El día 20 de julio de 1936 medio centenar de anarquistas o escopeteros irrumpieron en la portería de los Misioneros. Querían registrar el caserón y ver si había armas escondidas.

 A su frente iba Eugenio Sopena, de gran prestigio entre los ácratas. Durante el registro, y por orden del Superior, toda la comunidad bajó al patio. Eran 60 religiosos, de los que 39 estaban acabando los estudios teológicos; dos de ellos argentinos, Hall y Parussini; nueve sacerdotes y doce hermanos coadjutores.

Eugenio Sopena, anarquista, secretario del Comité antifascista.

 Dos carabineros, bajo las órdenes del Comité, cachearon a todos, puestos en fila. Se registró toda la casa, varias veces: los tejados, la iglesia, hasta la caja de un viejo reloj de pared. Nada. Aquella comunidad era pacífica, estudiosa, austera, «pobre », de un idealismo cristiano a toda prueba. Su lema, como el de San Benito: «Ora et labora ». Trabajaban, estudiaban hasta en el verano, y oraban. Los anarquistas estaban desconcertados.

 Pero poco después de los guardias y escopeteros fue entrando en la casa una muchedumbre curiosa y agresiva que invadió los claustros, la iglesia, y exigía la matanza inmediata de todos aquellos «cuervos ». Eugenio Sopena y los moderados del Comité optaron por detener sólo a los responsables: al Superior P. Munárriz, al formador, P. Juan Díaz, y al administrador, P. Leoncio Pérez. En el momento de salir detenidos, un seminarista le preguntó si habían de vestir el traje civil o llevar la sotana. El P. Munárriz , enérgico, dio su última orden,: « ¡La sotana! ». Con ella habían de vivir presos y morir todos. De cómo fueron asesinados estos tres primeros mártires dimos cuenta en nuestro diario del día 2 de agosto.

*Ejercicio*: Transcriba íntegramente, sin cambio alguno, el texto anterior sobre el registro de la casa de los Misioneros en julio de 1936.

*Datos almacenados*:
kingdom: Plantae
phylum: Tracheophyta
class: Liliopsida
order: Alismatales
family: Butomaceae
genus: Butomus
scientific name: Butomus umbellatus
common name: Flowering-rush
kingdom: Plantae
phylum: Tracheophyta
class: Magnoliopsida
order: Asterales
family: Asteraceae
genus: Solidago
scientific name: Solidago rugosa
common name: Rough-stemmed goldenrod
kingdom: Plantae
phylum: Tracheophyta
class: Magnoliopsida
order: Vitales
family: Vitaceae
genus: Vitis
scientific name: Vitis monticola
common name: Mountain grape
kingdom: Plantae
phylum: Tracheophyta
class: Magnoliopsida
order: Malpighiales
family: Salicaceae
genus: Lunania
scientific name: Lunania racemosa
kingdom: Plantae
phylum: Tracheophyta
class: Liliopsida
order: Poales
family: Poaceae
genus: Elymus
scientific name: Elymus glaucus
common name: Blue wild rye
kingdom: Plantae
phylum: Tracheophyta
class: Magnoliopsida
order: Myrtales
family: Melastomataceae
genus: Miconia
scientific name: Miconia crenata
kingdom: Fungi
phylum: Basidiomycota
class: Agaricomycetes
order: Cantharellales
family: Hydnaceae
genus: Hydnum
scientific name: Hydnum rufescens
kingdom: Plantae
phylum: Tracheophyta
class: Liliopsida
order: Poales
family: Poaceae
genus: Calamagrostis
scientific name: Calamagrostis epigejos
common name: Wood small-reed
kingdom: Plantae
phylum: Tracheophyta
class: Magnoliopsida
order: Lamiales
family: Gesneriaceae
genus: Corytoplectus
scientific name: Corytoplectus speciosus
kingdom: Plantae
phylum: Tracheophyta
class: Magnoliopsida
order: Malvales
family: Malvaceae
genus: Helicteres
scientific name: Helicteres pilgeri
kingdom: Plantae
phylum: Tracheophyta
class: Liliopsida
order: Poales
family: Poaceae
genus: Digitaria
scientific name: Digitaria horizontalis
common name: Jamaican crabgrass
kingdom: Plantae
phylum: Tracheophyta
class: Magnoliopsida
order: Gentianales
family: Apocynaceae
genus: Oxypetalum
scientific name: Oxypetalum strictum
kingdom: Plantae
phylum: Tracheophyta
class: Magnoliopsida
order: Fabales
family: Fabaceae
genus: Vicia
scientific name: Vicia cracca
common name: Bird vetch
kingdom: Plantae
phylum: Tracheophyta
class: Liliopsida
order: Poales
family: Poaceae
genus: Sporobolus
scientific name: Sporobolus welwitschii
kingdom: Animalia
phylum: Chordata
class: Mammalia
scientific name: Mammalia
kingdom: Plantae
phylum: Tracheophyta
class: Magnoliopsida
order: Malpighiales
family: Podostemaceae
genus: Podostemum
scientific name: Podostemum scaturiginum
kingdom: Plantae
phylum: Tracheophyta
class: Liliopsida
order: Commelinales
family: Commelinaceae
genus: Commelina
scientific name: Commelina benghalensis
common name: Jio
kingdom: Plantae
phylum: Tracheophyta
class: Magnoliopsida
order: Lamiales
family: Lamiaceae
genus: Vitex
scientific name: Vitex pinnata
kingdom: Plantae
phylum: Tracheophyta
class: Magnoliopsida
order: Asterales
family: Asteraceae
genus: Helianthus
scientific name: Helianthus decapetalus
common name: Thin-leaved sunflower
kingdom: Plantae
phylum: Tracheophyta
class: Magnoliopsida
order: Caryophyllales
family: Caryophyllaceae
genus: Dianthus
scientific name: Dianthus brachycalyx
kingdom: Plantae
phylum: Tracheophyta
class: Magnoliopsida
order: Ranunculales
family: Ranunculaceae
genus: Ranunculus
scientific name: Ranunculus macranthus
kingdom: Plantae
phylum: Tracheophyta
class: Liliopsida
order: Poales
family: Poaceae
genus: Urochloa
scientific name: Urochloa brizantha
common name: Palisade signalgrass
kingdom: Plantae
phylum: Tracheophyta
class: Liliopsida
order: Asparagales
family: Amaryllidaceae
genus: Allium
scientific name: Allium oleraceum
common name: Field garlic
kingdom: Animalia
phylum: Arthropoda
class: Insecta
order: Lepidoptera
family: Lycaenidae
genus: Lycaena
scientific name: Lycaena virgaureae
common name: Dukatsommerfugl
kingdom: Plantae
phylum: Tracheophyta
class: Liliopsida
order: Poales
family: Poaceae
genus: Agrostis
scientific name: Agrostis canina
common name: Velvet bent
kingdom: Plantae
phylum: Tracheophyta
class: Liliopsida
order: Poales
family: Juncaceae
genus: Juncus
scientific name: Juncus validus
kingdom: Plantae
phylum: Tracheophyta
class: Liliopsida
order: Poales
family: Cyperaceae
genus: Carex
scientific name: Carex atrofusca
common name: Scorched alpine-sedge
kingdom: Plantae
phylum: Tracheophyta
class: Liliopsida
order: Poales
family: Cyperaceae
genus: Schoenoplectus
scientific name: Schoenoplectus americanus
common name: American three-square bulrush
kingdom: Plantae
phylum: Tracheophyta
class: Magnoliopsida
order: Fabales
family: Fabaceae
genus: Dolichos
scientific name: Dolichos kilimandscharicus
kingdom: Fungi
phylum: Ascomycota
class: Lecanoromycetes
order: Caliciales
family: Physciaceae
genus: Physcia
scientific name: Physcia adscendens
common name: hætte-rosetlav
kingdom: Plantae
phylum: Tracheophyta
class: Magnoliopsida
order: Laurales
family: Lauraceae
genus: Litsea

*Resultado del ejercicio*:
El día 20 de julio de 1936 medio centenar de anarquistas o escopeteros irrumpieron en la portería de los Misioneros. Querían registrar el caserón y ver si había armas escondidas.

 A su frente iba Eugenio Sopena, de gran prestigio entre los ácratas. Durante el registro, y por orden del Superior, toda la comunidad bajó al patio. Eran 60 religiosos, de los que 39 estaban acabando los estudios teológicos; dos de ellos argentinos, Hall y Parussini; nueve sacerdotes y doce hermanos coadjutores.

Eugenio Sopena, anarquista, secretario del Comité antifascista.

 Dos carabineros, bajo las órdenes del Comité, cachearon a todos, puestos en fila. Se registró toda la casa, varias veces: los tejados, la iglesia, hasta la caja de un viejo reloj de pared. Nada. Aquella comunidad era pacífica, estudiosa, austera, «pobre », de un idealismo cristiano a toda prueba. Su lema, como el de San Benito: «Ora et labora ». Trabajaban, estudiaban hasta en el verano, y oraban. Los anarquistas estaban desconcertados.

 Pero poco después de los guardias y escopeteros fue entrando en la casa una muchedumbre curiosa y agresiva que invadió los claustros, la iglesia, y exigía la matanza inmediata de todos aquellos «cuervos ». Eugenio Sopena y los moderados del Comité optaron por detener sólo a los responsables: al Superior P. Munárriz, al formador, P. Juan Díaz, y al administrador, P. Leoncio Pérez. En el momento de salir detenidos, un seminarista le preguntó si habían de vestir el traje civil o llevar la sotana. El P. Munárriz , enérgico, dio su última orden,: « ¡La sotana! ». Con ella habían de vivir presos y morir todos. De cómo fueron asesinados estos tres primeros mártires dimos cuenta en nuestro diario del día 2 de agosto.